• YOUR OBJECTIVE: For this exercise, copy all the data exactly and include none of the pictures.

THE RECORDS Block Start

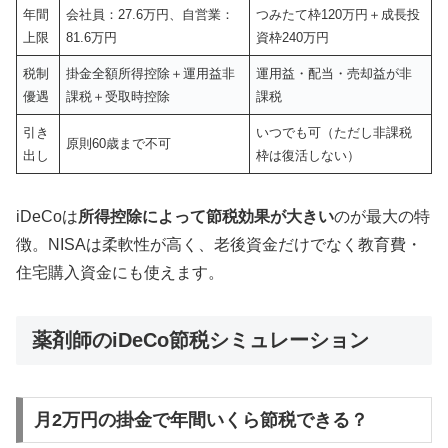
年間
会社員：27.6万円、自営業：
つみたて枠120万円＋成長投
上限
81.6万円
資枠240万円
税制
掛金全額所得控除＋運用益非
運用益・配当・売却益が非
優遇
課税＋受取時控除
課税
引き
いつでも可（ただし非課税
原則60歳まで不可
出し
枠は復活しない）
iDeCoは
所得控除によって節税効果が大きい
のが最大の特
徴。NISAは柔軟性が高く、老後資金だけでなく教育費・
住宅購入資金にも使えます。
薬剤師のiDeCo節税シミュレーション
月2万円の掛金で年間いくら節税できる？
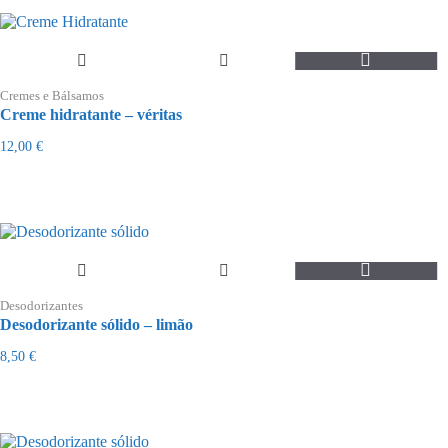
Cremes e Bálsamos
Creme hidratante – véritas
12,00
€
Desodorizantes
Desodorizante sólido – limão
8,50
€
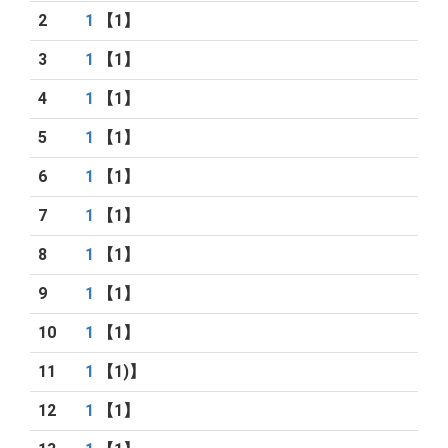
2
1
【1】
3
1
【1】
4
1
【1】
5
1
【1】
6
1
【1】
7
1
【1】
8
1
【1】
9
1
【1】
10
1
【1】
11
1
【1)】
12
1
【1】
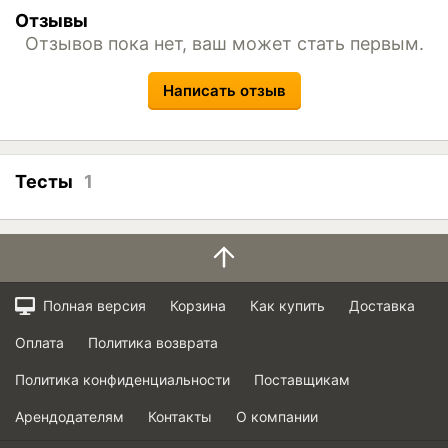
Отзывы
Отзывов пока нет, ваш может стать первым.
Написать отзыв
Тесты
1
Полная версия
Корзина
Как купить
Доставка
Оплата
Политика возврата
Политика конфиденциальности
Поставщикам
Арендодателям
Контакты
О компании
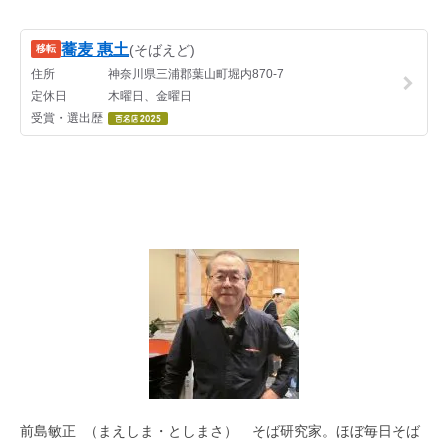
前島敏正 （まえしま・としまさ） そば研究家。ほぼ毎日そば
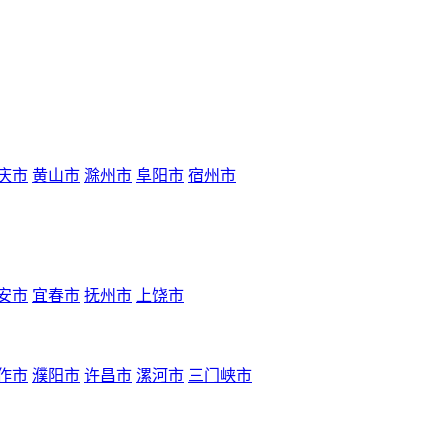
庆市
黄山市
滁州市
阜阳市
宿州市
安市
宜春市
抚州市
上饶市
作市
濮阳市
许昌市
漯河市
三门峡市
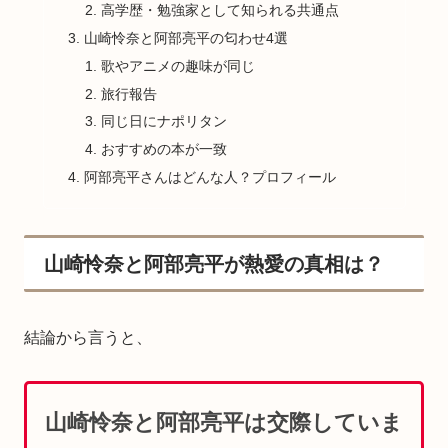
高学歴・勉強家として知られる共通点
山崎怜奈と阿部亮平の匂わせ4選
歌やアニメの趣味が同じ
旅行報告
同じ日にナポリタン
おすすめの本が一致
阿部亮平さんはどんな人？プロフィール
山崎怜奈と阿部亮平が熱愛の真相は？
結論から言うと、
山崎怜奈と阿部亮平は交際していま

THE RECORDS Block End

• TASK RESULT:
年間
会社員：27.6万円、自営業：
つみたて枠120万円＋成長投
上限
81.6万円
資枠240万円
税制
掛金全額所得控除＋運用益非
運用益・配当・売却益が非
優遇
課税＋受取時控除
課税
引き
いつでも可（ただし非課税
原則60歳まで不可
出し
枠は復活しない）
iDeCoは
所得控除によって節税効果が大きい
のが最大の特
徴。NISAは柔軟性が高く、老後資金だけでなく教育費・
住宅購入資金にも使えます。
薬剤師のiDeCo節税シミュレーション
月2万円の掛金で年間いくら節税できる？
Cremes e Bálsamos
Creme hidratante – véritas
12,00
€
Desodorizantes
Desodorizante sólido – limão
8,50
€
2
1
【1】
3
1
【1】
4
1
【1】
5
1
【1】
6
1
【1】
7
1
【1】
8
1
【1】
9
1
【1】
10
1
【1】
11
1
【1)】
12
1
【1】
Отзывы
Отзывов пока нет, ваш может стать первым.
Написать отзыв
Тесты
1
Полная версия
Корзина
Как купить
Доставка
Оплата
Политика возврата
Политика конфиденциальности
Поставщикам
Арендодателям
Контакты
О компании
前島敏正 （まえしま・としまさ） そば研究家。ほぼ毎日そば
庆市
黄山市
滁州市
阜阳市
宿州市
安市
宜春市
抚州市
上饶市
作市
濮阳市
许昌市
漯河市
三门峡市
高学歴・勉強家として知られる共通点
山崎怜奈と阿部亮平の匂わせ4選
歌やアニメの趣味が同じ
旅行報告
同じ日にナポリタン
おすすめの本が一致
阿部亮平さんはどんな人？プロフィール
山崎怜奈と阿部亮平が熱愛の真相は？
結論から言うと、
山崎怜奈と阿部亮平は交際していま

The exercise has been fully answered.